Quando si segue un regime alimentare o si desidera gestire al meglio le porzioni in cucina, una delle domande più frequenti riguarda il cambio di peso degli alimenti. In particolare, ci si chiede spesso a cosa corrispondano 70 grammi di pasta cotta e come funzioni questo calcolo.

La spiegazione risiede nel fenomeno dell'idratazione. Durante la bollitura, l'amido presente nella pasta assorbe una notevole quantità d'acqua. Come regola generale, sia la pasta secca sia il riso registrano un incremento di peso pari al 100%: questo significa che la pasta raddoppia il proprio peso dal momento in cui passa da cruda a cotta.

Applicando questa semplice regola matemica, se si cucinano 70 grammi di pasta cruda, il peso finale una volta cotta e scolata sarà di circa 140 grammi.
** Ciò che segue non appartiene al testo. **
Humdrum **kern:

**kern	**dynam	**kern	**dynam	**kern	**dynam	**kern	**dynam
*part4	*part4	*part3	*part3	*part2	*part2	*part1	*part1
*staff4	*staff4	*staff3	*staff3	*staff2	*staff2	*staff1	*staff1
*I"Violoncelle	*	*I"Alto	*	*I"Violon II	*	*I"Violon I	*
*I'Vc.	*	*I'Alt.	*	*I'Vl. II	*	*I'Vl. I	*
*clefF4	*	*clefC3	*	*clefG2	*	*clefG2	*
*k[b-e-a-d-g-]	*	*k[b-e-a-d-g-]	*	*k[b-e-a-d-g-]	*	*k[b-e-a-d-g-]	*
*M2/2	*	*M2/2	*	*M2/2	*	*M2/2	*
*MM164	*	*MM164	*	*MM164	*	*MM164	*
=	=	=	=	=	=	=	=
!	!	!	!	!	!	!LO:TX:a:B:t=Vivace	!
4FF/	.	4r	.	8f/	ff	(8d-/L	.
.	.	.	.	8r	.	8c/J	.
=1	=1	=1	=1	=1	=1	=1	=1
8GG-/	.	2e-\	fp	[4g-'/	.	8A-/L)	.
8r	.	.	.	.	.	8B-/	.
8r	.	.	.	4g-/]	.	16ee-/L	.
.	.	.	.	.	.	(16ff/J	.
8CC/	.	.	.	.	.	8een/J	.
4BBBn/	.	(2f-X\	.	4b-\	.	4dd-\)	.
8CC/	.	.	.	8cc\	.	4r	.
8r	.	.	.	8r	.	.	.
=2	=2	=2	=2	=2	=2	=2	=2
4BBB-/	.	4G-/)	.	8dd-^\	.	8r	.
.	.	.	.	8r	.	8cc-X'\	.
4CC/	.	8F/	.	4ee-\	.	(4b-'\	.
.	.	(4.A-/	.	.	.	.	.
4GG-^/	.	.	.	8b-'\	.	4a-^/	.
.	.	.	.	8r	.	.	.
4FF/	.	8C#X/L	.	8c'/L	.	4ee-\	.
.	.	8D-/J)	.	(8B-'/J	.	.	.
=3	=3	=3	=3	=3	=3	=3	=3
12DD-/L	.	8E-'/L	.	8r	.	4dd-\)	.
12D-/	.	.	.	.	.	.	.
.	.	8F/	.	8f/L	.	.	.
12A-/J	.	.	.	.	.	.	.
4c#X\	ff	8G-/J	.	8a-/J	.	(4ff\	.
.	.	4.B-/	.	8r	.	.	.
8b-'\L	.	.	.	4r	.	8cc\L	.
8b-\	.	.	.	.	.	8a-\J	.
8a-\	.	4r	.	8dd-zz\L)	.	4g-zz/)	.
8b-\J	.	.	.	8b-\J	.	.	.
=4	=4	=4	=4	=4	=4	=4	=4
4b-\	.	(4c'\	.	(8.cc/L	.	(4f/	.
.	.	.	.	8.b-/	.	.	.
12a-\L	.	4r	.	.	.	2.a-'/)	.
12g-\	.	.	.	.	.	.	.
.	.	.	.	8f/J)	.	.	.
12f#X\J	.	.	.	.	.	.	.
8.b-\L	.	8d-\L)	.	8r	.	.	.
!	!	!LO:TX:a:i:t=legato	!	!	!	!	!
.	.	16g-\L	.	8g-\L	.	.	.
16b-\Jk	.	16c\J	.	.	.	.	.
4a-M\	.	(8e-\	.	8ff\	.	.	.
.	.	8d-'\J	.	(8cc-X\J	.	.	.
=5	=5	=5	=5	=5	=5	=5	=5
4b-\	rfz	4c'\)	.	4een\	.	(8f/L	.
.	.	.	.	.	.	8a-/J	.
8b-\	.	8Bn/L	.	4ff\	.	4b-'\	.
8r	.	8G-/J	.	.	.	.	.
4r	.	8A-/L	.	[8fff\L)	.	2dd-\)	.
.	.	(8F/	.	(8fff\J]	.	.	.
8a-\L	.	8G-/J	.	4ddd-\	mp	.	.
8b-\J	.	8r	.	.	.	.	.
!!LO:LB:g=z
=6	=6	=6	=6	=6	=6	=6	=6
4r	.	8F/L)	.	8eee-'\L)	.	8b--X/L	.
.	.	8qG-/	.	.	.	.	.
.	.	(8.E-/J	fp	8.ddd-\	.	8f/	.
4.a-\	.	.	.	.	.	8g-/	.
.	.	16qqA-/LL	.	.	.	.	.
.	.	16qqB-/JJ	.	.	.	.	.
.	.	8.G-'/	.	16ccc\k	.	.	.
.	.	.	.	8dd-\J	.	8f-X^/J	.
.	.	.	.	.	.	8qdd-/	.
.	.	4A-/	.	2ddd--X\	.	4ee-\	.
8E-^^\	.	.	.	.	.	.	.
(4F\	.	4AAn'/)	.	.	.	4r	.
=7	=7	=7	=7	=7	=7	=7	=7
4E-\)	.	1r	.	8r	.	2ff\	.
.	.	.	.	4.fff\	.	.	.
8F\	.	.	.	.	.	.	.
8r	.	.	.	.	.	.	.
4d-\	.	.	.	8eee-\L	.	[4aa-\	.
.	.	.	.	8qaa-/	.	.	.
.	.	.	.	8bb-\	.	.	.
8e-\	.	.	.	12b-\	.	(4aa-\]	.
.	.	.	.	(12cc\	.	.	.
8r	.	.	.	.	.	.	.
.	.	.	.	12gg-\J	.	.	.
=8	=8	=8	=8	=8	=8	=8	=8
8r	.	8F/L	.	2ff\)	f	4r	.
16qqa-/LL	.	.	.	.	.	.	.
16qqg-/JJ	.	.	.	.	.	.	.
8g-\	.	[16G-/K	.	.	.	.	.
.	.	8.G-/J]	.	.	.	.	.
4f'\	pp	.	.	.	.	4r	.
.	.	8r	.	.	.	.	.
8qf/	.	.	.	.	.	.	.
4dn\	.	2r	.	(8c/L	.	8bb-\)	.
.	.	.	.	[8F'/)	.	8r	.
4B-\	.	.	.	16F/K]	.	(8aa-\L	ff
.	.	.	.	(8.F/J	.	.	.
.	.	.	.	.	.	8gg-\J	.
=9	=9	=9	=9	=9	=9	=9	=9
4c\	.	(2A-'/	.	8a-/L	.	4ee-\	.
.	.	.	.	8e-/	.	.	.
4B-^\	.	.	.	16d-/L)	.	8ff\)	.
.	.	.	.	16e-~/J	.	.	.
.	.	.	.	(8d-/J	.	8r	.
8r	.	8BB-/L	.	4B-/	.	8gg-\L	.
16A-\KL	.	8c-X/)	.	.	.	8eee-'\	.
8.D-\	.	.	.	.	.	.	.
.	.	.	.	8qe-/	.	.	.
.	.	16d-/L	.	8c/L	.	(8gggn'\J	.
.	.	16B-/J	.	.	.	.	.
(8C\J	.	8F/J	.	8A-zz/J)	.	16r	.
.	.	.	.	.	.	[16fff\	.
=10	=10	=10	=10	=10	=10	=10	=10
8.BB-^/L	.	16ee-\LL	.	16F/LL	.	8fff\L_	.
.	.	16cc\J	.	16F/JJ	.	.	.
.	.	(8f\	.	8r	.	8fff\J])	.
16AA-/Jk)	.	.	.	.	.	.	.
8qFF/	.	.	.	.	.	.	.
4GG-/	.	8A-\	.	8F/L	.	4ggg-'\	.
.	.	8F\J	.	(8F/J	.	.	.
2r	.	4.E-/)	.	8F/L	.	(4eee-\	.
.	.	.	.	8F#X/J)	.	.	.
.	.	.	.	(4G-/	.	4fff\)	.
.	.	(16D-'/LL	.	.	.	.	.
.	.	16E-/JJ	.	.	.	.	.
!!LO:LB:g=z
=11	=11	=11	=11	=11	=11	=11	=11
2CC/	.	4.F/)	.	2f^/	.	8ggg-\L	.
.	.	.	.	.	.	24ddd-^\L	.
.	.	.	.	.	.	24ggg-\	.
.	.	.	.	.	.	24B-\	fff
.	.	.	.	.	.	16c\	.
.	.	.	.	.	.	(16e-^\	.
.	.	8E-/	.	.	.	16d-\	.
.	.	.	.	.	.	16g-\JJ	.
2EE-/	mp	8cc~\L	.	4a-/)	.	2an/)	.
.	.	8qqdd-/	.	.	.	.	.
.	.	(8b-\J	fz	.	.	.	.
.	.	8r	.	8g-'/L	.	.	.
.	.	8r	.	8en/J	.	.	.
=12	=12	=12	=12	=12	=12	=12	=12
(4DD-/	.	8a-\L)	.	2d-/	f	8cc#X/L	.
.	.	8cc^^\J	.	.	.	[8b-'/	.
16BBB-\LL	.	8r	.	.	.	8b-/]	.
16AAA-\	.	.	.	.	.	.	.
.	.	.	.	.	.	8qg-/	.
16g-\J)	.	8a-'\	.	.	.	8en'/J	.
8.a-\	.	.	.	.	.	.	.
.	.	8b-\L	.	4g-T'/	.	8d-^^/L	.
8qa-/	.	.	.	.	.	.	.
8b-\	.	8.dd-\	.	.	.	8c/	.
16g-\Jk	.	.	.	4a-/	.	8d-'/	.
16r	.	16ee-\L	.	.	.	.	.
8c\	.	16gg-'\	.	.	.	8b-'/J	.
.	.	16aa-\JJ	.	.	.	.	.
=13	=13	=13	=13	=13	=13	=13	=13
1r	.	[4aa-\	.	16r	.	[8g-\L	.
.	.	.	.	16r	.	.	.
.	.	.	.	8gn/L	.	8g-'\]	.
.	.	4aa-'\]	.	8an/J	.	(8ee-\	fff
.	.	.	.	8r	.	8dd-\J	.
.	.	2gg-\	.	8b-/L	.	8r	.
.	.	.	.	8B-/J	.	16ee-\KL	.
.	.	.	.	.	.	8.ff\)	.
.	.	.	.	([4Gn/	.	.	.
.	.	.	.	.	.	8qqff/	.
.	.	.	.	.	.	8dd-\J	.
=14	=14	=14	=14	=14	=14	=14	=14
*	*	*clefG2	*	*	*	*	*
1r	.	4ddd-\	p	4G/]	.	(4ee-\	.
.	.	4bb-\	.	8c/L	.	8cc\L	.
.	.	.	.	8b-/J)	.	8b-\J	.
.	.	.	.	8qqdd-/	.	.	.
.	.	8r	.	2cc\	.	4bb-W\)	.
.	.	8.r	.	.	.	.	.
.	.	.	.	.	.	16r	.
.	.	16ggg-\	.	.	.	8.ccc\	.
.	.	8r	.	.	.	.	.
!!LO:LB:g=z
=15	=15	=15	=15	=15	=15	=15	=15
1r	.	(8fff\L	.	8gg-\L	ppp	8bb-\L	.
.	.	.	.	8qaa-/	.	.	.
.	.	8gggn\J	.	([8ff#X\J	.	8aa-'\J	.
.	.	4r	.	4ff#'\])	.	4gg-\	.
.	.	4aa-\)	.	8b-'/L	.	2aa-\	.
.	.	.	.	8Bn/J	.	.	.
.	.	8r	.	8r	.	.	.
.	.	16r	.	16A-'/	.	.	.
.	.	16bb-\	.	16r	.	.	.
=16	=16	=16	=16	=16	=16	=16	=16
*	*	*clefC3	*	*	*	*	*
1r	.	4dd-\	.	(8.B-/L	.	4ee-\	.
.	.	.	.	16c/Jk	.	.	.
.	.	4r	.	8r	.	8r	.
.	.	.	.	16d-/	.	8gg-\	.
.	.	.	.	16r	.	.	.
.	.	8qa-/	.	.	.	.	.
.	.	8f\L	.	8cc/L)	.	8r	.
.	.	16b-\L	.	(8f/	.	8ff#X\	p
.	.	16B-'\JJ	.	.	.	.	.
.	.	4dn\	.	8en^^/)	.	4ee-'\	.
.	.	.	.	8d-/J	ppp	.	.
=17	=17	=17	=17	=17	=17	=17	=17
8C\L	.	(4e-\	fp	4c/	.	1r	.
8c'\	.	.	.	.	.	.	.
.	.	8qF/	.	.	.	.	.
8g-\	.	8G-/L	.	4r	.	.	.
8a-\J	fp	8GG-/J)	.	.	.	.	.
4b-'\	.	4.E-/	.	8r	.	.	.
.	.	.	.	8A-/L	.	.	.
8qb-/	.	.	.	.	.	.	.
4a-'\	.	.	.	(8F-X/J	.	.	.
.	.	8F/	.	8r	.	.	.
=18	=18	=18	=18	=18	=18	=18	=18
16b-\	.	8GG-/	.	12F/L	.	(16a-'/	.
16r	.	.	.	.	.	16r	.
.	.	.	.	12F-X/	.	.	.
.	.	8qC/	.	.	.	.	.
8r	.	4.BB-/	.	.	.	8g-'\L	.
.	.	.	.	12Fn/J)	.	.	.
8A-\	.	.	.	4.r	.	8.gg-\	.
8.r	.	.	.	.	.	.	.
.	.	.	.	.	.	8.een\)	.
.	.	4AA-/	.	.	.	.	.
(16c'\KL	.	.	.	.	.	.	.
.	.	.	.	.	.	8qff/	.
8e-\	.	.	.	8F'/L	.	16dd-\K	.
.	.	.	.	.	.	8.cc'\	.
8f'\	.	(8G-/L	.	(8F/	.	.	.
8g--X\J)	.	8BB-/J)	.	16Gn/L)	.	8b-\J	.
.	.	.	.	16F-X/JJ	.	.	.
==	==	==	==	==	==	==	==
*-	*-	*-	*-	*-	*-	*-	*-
Viceversa, se il proprio piano nutrizionale prevede una porzione da 70 grammi di pasta già cotta, la quantità di pasta secca da pesare prima di metterla in pentola sarà esattamente la metà, ossia 35 grammi.

Sebbene l'aumento del doppio sia una stima molto affidabile, la variazione reale può oscillare leggermente in base al formato scelto, alla presenza di uova nell'impasto o al tempo di cottura desiderato. Ciononostante, considerare il raddoppio del peso rimane il metodo più rapido ed efficace per calcolare le dosi quotidiane.